(EXERCISE TEXT):
----
GEOCODE Procedure

Overview: GEOCODE Procedure

About the GEOCODE Procedure

Geocoding is the process of adding geographic coordinates (latitude and longitude values) to an address. This process provides a way to convert address data into map locations. The geographic coordinates typically represent the center of a ZIP code, a city, an address, or any geographic region. After geocoding, the coordinates can be used to display a point on a map or to calculate distances. Geocoding also enables you to add attributes values such as census blocks to an address.
The GEOCODE procedure processes geographic information for the following entities:
  • street addresses
  • cities
  • U.S. ZIP codes and ZIP+4 extension codes
  • foreign postal codes
  • custom variables in the data set, such as sales territories
  • Internet Protocol (IP) addresses or other ranges
    Note: The process of adding coordinates for IP addresses is usually called geolocating. IP data is a form of range data and was not designed to be geographic. For more information, see Understanding Range Geocoding .

About the Required Input Data

The GEOCODE procedure requires two types of SAS data sets:
input address data sets
contain variables that relate to specific geographic locations. For example, a data set might contain mailing address variables such as ZIP codes and street addresses, or custom geographic variables such as sales regions.
lookup data sets
contain reference variables and geographic coordinates. For example, a lookup data set for the ZIP method contains ZIP codes and the geographic coordinates that are associated with the ZIP codes. Some geocoding methods require multiple lookup data sets. This data is essential to transform address data into location information that can be viewed on a map.
----
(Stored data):
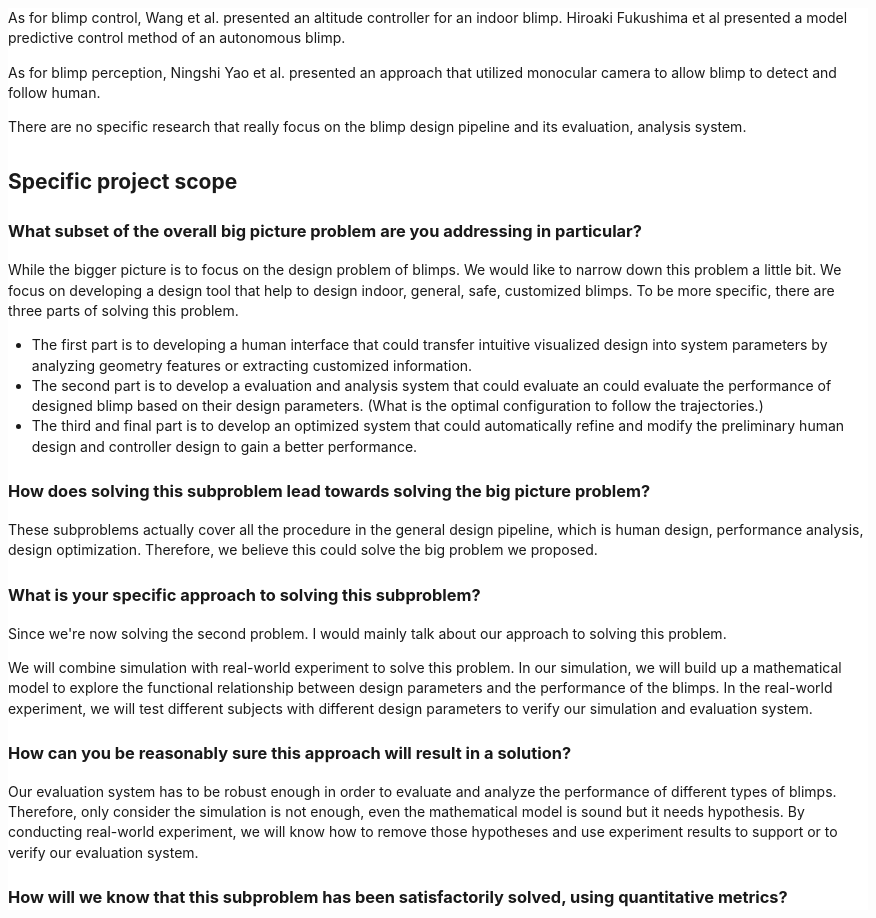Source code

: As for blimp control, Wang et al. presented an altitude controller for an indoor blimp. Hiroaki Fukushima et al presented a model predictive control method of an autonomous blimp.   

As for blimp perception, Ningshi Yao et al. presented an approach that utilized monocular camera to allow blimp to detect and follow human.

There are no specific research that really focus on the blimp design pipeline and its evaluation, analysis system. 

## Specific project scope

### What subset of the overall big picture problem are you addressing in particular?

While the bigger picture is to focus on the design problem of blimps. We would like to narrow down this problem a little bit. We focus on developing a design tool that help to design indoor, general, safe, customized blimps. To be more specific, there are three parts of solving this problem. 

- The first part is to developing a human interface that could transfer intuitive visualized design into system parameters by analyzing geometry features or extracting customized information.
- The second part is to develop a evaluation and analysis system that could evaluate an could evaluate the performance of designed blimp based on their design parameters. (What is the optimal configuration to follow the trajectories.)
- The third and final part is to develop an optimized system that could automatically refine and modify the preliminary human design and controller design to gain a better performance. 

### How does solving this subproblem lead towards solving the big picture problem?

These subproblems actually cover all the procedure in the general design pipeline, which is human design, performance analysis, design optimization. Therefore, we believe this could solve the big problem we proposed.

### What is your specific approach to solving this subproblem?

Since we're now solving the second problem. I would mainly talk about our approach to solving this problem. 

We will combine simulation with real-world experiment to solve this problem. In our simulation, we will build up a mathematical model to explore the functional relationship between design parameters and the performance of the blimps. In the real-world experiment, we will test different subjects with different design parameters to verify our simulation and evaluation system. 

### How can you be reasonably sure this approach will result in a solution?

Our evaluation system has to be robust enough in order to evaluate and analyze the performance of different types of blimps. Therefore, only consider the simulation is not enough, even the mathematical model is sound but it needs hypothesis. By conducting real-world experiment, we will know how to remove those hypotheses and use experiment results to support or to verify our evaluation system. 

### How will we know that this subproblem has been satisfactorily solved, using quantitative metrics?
----
(CHECK YOUR UNDERSTANDING):
**1)** According to the GEOCODE procedure overview, what is the process of adding coordinates for IP addresses usually called?
**2)** List every kind of entity for which the GEOCODE procedure overview says the procedure processes geographic information.
**3)** Carry the GEOCODE procedure overview forward from its final sentence.

(REPLIES):
**1)** Geolocating.

**2)**
- street addresses
- cities
- U.S. ZIP codes and ZIP+4 extension codes
- foreign postal codes
- custom variables in the data set, such as sales territories
- Internet Protocol (IP) addresses or other ranges

**3)**
Lookup data sets can also contain attribute variables containing data about the locations.
For each observation in the input data set, the GEOCODE procedure attempts to match the address variable value to a value in the lookup data set. To increase the chances of a match, default lookup variable values in lookup data sets supplied by SAS are always normalized; uppercased with special characters and spaces removed. These data sets are either available with the SAS release or available for download from the SAS Maps Online Web site.
If you choose to geocode with any non-default lookup variable that is contained in a lookup data set supplied by SAS, there is a significantly decreased chance of matching data.
The GEOCODE procedure normalizes the default lookup variable values in lookup data sets that are not supplied by SAS.
The GEOCODE procedure is not shipped with all the lookup data that you might require. In some cases, you must download or purchase the data. You can download lookup data sets from the SAS Maps Online Web site. For more information, see SAS Maps Online Web Site.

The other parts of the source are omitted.